TEXT SECTION:
######
We estimate the expenses in connection with the issuance and distribution of all of the securities that may be offered, other than underwriting discounts and commissions, as follows:

 

SEC Registration Fee

   $ 69,655*   

Printing and Engraving Expenses

     **   

Legal Fees and Expenses

     **   

Accountants’ Fees and Expenses

     **   

NYSE Listing Fee

     **   

FINRA Filing Fee

     **   

Blue Sky Fees and Expenses

     **   

Transfer Agent’s Fees and Expenses

     **   

Miscellaneous Costs

     **   
  

 

 

 

Total

   $ **   

 

* Global Ship Lease, Inc. has previously paid $69,946 with respect to $500,000,000 aggregate initial offering price of securities previously registered and remaining unissued under the Registration Statement on Form F-3 (333-196338), filed by Global Ship Lease, Inc. on May 28, 2014. Pursuant to Rule 457(p), such unutilized filing fees are being applied to the filing fee payable pursuant to this Registration Statement.
** To be provided by a prospectus supplement or as an exhibit to Report on Form 6–K that is incorporated by reference into this prospectus.
######
LISTING:
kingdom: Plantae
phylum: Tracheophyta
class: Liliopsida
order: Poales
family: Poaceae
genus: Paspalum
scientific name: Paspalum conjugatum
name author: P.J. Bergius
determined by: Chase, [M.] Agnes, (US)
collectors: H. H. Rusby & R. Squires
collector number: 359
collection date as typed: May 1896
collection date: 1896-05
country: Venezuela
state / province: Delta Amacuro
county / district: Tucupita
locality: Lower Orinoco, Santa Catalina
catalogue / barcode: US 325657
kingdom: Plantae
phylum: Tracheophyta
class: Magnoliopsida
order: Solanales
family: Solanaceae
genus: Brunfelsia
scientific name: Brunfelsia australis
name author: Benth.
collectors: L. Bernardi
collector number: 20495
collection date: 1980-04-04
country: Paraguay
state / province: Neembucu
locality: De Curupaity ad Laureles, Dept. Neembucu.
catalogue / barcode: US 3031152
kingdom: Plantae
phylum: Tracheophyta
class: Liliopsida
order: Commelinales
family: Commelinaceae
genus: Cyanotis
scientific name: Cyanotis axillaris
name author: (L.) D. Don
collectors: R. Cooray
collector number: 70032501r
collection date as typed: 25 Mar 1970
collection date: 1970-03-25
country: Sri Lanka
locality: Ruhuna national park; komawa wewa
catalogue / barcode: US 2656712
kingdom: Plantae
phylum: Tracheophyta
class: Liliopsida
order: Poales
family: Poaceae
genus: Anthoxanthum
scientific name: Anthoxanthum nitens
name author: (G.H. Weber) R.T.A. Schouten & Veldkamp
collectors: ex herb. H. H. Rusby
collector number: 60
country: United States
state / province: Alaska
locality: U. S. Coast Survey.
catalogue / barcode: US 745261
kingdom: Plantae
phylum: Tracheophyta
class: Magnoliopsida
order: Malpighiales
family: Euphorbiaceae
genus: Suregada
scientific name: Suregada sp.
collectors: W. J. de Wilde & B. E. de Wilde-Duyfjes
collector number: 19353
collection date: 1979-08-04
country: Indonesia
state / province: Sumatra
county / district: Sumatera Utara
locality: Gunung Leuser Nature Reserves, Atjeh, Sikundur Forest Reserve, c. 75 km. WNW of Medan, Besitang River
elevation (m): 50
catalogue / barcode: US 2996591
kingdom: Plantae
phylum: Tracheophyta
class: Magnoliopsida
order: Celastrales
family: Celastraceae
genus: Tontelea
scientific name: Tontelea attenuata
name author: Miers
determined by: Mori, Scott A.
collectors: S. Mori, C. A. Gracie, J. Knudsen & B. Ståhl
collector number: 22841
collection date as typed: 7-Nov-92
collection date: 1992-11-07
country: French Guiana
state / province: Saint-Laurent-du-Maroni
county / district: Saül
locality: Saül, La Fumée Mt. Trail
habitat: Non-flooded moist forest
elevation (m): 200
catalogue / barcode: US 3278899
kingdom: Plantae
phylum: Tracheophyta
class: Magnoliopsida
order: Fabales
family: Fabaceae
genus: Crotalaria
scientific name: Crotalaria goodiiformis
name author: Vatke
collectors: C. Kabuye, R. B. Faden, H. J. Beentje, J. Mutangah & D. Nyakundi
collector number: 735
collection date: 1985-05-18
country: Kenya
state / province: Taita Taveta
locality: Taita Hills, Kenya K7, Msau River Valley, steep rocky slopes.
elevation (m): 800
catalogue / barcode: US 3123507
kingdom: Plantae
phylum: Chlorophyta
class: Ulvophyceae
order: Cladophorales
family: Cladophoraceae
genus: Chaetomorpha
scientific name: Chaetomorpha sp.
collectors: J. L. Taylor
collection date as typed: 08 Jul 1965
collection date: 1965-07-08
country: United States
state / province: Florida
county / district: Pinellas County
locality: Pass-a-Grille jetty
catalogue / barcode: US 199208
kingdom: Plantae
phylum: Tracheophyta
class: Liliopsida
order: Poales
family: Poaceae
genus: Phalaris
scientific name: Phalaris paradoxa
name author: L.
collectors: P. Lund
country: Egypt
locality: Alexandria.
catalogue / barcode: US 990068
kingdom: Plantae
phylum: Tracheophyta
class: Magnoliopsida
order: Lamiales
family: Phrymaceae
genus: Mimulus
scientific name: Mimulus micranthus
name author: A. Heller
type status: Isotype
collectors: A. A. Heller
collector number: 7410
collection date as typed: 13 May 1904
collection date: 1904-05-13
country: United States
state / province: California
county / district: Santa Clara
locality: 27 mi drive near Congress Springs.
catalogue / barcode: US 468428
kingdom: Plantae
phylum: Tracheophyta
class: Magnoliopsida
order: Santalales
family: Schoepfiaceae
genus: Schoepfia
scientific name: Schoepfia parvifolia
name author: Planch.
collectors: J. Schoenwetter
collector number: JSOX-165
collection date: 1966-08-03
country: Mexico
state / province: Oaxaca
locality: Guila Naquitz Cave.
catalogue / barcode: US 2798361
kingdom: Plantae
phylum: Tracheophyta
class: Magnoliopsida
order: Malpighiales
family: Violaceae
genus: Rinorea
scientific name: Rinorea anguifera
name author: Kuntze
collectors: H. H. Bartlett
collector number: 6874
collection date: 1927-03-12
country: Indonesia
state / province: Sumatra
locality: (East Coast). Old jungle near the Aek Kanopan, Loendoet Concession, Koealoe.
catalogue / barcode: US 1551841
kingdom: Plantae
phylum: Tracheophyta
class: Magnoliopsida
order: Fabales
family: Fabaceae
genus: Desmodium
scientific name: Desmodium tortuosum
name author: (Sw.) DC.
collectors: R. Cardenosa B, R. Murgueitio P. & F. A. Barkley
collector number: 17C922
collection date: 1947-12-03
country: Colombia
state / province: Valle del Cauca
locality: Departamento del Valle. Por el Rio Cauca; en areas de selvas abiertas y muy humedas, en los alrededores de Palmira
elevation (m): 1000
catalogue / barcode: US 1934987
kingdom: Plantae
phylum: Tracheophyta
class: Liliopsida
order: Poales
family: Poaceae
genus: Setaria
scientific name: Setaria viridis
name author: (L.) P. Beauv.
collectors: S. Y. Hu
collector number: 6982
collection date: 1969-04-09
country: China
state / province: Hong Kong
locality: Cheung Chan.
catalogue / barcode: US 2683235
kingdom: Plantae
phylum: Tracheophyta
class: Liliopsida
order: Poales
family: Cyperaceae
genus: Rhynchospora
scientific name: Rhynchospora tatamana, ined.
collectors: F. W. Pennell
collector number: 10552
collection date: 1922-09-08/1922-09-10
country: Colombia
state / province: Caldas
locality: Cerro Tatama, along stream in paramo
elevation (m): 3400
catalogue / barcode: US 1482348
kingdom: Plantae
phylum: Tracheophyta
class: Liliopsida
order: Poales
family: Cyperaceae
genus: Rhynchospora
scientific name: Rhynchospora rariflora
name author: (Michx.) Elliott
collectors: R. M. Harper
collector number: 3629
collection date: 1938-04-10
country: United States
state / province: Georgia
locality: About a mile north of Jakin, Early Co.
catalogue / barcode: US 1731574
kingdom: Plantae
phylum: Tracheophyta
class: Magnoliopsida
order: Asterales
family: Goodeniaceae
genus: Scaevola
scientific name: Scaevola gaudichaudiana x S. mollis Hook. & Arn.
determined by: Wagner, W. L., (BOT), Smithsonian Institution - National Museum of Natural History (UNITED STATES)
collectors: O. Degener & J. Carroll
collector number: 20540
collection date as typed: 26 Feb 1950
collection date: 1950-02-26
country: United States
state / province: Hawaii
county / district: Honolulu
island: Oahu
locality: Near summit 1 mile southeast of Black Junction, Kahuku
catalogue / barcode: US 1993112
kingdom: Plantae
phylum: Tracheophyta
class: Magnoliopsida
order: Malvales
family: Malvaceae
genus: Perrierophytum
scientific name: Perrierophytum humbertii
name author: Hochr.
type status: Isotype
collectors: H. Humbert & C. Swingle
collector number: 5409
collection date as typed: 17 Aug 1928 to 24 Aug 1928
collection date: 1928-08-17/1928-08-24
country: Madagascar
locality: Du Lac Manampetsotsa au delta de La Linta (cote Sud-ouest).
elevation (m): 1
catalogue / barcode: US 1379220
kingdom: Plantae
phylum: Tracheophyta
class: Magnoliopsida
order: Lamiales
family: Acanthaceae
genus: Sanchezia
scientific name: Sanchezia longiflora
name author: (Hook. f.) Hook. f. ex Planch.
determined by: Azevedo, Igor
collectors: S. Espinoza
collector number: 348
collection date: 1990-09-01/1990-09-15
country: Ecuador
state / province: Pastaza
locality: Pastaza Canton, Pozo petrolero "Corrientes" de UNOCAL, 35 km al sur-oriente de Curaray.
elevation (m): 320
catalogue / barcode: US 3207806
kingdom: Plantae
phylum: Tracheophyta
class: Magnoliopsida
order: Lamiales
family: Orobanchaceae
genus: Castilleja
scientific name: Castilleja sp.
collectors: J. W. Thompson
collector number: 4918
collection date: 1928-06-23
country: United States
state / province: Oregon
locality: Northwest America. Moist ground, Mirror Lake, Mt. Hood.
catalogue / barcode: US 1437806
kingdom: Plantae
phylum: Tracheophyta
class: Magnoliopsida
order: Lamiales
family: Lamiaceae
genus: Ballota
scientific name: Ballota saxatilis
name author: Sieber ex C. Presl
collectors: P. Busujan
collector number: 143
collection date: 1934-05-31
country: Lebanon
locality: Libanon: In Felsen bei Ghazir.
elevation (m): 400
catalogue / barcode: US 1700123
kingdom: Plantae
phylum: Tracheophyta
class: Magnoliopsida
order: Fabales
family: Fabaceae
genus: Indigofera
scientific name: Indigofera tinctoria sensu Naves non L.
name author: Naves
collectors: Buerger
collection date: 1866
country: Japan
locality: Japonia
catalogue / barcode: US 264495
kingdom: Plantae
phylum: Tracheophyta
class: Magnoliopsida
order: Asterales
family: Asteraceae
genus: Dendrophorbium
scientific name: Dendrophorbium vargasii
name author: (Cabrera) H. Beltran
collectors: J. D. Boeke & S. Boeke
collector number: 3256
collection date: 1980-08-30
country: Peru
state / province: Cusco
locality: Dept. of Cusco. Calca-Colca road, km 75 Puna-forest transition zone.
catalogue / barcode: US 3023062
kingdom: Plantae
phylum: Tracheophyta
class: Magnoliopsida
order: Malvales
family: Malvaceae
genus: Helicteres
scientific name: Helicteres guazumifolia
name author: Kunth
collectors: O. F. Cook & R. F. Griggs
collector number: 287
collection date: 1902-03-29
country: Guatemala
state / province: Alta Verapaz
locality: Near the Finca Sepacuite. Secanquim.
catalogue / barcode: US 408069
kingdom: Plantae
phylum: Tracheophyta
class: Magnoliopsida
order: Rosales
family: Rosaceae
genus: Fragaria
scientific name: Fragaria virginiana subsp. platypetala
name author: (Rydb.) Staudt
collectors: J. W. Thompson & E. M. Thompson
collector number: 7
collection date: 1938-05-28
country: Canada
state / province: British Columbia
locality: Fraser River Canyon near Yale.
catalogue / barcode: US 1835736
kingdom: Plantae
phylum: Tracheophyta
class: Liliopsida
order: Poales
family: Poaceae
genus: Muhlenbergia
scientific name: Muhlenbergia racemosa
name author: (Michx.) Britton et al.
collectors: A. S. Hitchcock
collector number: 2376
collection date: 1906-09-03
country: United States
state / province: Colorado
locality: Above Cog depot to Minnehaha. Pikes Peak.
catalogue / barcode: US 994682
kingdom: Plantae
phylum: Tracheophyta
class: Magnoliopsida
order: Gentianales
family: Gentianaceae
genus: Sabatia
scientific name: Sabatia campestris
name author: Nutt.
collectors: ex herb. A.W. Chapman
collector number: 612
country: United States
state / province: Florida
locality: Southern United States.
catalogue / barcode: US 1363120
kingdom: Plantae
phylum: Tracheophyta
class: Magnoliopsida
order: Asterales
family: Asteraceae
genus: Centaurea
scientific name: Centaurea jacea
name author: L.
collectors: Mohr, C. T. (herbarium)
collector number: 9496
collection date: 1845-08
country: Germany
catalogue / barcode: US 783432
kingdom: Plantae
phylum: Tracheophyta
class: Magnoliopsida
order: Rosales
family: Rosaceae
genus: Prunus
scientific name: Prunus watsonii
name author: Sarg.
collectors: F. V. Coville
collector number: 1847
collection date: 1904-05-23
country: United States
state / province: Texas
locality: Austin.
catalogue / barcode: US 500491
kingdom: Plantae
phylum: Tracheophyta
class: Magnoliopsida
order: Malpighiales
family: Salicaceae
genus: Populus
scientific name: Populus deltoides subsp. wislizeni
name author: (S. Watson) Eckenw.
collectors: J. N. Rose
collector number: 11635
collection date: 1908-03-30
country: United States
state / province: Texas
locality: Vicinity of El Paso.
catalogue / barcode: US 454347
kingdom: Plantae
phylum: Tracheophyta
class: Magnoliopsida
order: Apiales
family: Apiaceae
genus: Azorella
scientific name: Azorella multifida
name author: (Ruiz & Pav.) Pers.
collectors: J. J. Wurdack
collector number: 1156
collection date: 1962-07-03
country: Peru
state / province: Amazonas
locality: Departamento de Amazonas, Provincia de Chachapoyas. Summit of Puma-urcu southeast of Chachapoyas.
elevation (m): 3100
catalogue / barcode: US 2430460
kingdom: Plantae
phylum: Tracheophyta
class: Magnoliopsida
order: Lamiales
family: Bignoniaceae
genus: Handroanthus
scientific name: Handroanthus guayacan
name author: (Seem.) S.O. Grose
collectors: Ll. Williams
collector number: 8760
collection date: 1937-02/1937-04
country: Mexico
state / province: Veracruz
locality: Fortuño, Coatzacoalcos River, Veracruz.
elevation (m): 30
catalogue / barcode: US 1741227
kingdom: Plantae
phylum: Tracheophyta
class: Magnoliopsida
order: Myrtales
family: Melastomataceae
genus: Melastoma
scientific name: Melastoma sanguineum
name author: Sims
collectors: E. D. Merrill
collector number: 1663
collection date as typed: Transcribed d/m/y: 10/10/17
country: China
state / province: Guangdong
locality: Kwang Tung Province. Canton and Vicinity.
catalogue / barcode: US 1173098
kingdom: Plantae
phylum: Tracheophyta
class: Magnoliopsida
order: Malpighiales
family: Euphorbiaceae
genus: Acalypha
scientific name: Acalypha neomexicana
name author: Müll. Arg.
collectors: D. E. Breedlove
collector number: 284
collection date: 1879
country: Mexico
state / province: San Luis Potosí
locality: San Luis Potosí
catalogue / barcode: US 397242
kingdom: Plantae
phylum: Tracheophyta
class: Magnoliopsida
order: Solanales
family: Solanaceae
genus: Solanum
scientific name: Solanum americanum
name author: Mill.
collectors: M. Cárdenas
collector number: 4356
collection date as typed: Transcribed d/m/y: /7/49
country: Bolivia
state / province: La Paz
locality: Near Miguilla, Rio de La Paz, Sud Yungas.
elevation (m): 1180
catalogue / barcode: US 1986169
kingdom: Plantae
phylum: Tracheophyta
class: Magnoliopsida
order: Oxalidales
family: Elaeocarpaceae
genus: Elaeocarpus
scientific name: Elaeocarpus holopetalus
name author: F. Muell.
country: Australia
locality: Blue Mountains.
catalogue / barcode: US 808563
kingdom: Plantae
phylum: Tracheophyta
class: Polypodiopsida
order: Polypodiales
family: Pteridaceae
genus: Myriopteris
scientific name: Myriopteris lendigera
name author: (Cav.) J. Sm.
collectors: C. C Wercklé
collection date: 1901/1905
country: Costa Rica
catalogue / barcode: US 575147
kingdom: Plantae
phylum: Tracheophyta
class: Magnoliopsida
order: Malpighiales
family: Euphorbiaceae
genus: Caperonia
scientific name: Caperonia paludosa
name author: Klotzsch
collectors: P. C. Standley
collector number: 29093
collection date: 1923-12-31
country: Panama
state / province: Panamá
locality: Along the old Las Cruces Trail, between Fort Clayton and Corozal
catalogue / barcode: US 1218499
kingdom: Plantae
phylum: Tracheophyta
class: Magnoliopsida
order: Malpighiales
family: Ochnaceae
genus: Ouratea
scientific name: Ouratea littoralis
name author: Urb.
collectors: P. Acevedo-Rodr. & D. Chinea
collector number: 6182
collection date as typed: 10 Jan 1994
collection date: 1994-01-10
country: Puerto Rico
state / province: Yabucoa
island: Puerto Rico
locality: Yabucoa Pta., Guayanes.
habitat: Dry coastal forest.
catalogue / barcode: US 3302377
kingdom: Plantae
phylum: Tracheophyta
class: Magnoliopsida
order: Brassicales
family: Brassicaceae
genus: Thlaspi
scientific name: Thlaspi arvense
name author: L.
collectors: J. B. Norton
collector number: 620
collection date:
######
TASK DIRECTIONS: Continue the passage on estimated offering expenses, starting right after its last footnote.

OUTPUT FOR THIS EXERCISE:
LEGAL MATTERS

The validity of the common and preference shares will be passed upon for us by Seward & Kissel LLP. The validity of the warrants, rights, debt securities, guarantees of debt securities and units will be passed upon for us by Simpson Thacher & Bartlett LLP, New York, New York. Simpson Thacher & Bartlett LLP may rely on the opinions of Seward & Kissel LLP for all matters of the law of the Republic of the Marshall Islands. The validity of guarantees issued by English registrants will be passed upon for us by Norton Rose Fulbright LLP, English counsel to us. The validity of guarantees issued by the Republic of Cyprus registrants will be passed upon for us by Montanios & Montanios, Republic of Cyprus counsel to us.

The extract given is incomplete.